In this example, what is it exactly that your proxy is fortifying? The HTTP SSE requests? (Those would be `/chat/completions`.)
/v1/chat/completions is the entry point.
In proxy mode, here's what forge applies on each request (handler.py builds these):
Response validation: ResponseValidator(tool_names) checks each tool call against the declared tools array. If the model emits a call to a name not in tools[], or a malformed call shape, it's caught before the response goes back.
Rescue parsing: When the model emits tool calls in the wrong format — JSON in a code fence, [TOOL_CALLS]name{args} (Mistral), <tool_call>...</tool_call> (Qwen XML) — rescue parsers extract the structured call and re-emit it in the canonical OpenAI tool_calls schema. This is the biggest practical lift, especially on Mistral-family models that ignore native FC and emit their own bracket syntax.
Retry loop with error tracking: ErrorTracker(max_retries=N) — if validation fails, forge retries inference up to N times with a corrective tool-result message on the canonical channel, rather than returning a malformed response to your caller. From your perspective the proxy looks like a single request that just took a few extra ms.
What proxy mode does NOT do (because it's single-shot, not multi-turn): prerequisite/step enforcement (those need a workflow definition spanning turns), context compaction, session memory. For that surface you wrap the WorkflowRunner class in Python — proxy mode trades that depth for "use forge with your existing setup, no Python rewrite."
So yes — the proxy is fortifying the response shape and retry behavior of /v1/chat/completions.

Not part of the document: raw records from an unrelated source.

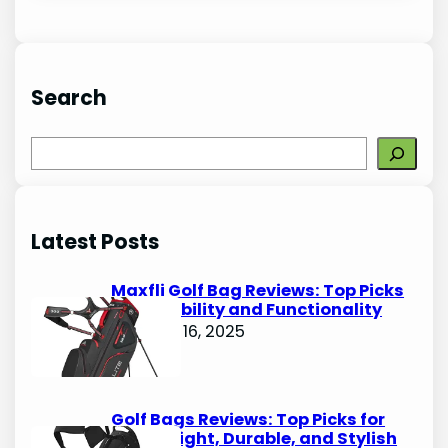
Search
S
e
a
r
Latest Posts
c
h
Maxfli Golf Bag Reviews: Top Picks
for Durability and Functionality
October 16, 2025
Golf Bags Reviews: Top Picks for
Lightweight, Durable, and Stylish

The full agentic guardrails are at the Python class level above it.
For greenfield projects, I've been building on forge native using WorkflowRunner so I get all guardrails. But obviously as a drop-in replacement in existing systems then proxy is the way to go.
I'm definitely still iterating on forge, but so far sending the model a friendly and gracefully handled error message works wonders (instead of barfing a stack trace or something).
And if you didn't mean that then please elaborate :)
Interested in using this for Home Assistant using a Mac Mini as my server. Does it run on MacOS?
How is the latency when using the proxy? I’m using Claude Haiku 4.5 for my voice assistant right now and it’s pretty fast, but if I could keep the LLM local, it’d be even better.
Latency is dependent on the guardrails firing, effectively. If nothing fires, it's a passthrough, for all intents and purposes, very little overhead. But if a retry nudge fires then that's another LLM call.
As a consumer for a home assistant, a retry nudge firing is something I'd catch, and have my voice model output a pre-baked "one sec, trying again" sort of filler message or something.